Вначале он мне казался несколько странным: он как-то ничем не был похож на остальных унтеров, старых солдат, дядек наших, ни отношением к кантонистам, ни разговорами, ни манерами. Он не ругался, не сквернословил, как все остальные, не исключая офицеров. Был похож он на интеллигента, но не на интеллигента-офицера. На уроках русского языка он заводил беседу об исторических событиях, и рассказывал он это не как сказано в учебнике по истории, не так, как рассказывали нам дядьки, начинавшие похвалой белому царю и храбрости генералов. Дьяков рассказывал больше всего о страданиях солдат в тяжелых походах, о жизни крестьян. Теперь, когда он стал вахмистром, отношения его к нам стали еще сердечней. Я, Иванченко и Безродный были ближе к нему, нежели остальные кантонисты. Он приглашал нас к себе на квартиру, и мы вечерами долго сиживали у него. Беседуя с нами, он ругал полкового, эскадронного, начальство вообще, всех дворян, помещиков за то, что они угнетают крепостных. Об’яснял нам, как установилось крепостное право, что оно существовало и в других странах, но теперь там уничтожено, и только в России еще существует такое варварство. Рассказывал нам о восстании декабристов в 1825 году, о том, как они хотели уничтожить это варварство и установить конституционный строй, чтоб царь и помещики не могли по своему дикому усмотрению властвовать над всем народом; как их казнили за это. От него я впервые услышал слово: «конституция».

— Да, братцы, — говорил он, — тяжело живется крестьянам. Но.. — таинственно добавил он, — скоро этому будет конец. Вот увидите… Надо не падать духом… Моего отца и старшего брата засекли по приказу барина за то, что они отказались выйти на барщину и других подговорили не выходить. Я был тогда еще мал. Но я уж тогда возненавидел этих тиранов. Однажды, когда мать плакала по отцу и брату, я сказал ей, что я отомщу, когда вырасту… Когда буду офицером, мне будет легче это сделать…

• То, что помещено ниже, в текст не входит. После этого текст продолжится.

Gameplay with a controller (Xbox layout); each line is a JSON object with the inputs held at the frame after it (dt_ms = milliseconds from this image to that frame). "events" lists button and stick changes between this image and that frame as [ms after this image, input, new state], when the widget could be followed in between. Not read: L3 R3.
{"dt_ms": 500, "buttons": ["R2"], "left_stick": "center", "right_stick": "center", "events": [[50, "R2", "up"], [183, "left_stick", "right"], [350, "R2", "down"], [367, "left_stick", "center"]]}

Мы слушали его с неиз’яснимым интересом и жутью. Испытывали чувство благоговения к нему, такому храброму герою. Я смотрел ему в горящие гневом глаза и думал: «Ведь он рискует жизнью, его тоже могут казнить, как декабристов»… И мне было страшно за него.

— Знакомьтесь, — указал он на офицера.

— Это мой товарищ, Алексей Иваныч. — Корнет, молодой человек с маленькими темнорусыми усиками и бакенами, как у Пушкина, дружески поздоровался с нами за руку и, улыбаясь, сказал приятным картавящим голосом:

— Не стесняйтесь, ребята, я не начальник вам, а просто человек.

— И когда уж настанет час освобождения?.. — грустно вздохнул Дьяков.

— Настанет, — уверенно сказал Алексей Иваныч. — Еще подождать надо. Дело это нелегкое. Не так скоро делается.

— Знаю, Алексей Иваныч, что нелегкое, — сказал Дьяков, — но ждать-то невтерпеж.

Мы слушали его, с неизъяснимым интересом и жутью.

— Надо, чтобы войско поняло это, тогда дело выйдет. А то, ежели крестьяне даже подымутся, войска моментально их подавят. Ведь подымались же не раз крестьяне, и были у них даже храбрые вожаки: Пугачев, Стенька Разин. Ну и что получилось? Все дело в войске. Декабристы почему были разбиты? На их стороне было мало войска.

— Да… А как же это сделать, чтоб войско поняло? Очень долгая история, — сказал Дьяков. — Заговори об этом открыто, рискуешь головой. Если б было вот таких ребят побольше, — указал он на нас, — тогда бы можно соорудить.

— Вот таких молодых и надо просвещать, — сказал Алексей Иваныч. — Старый солдат тебя не поймет, а то еще предаст. А с офицерами и вовсе надо быть осторожным.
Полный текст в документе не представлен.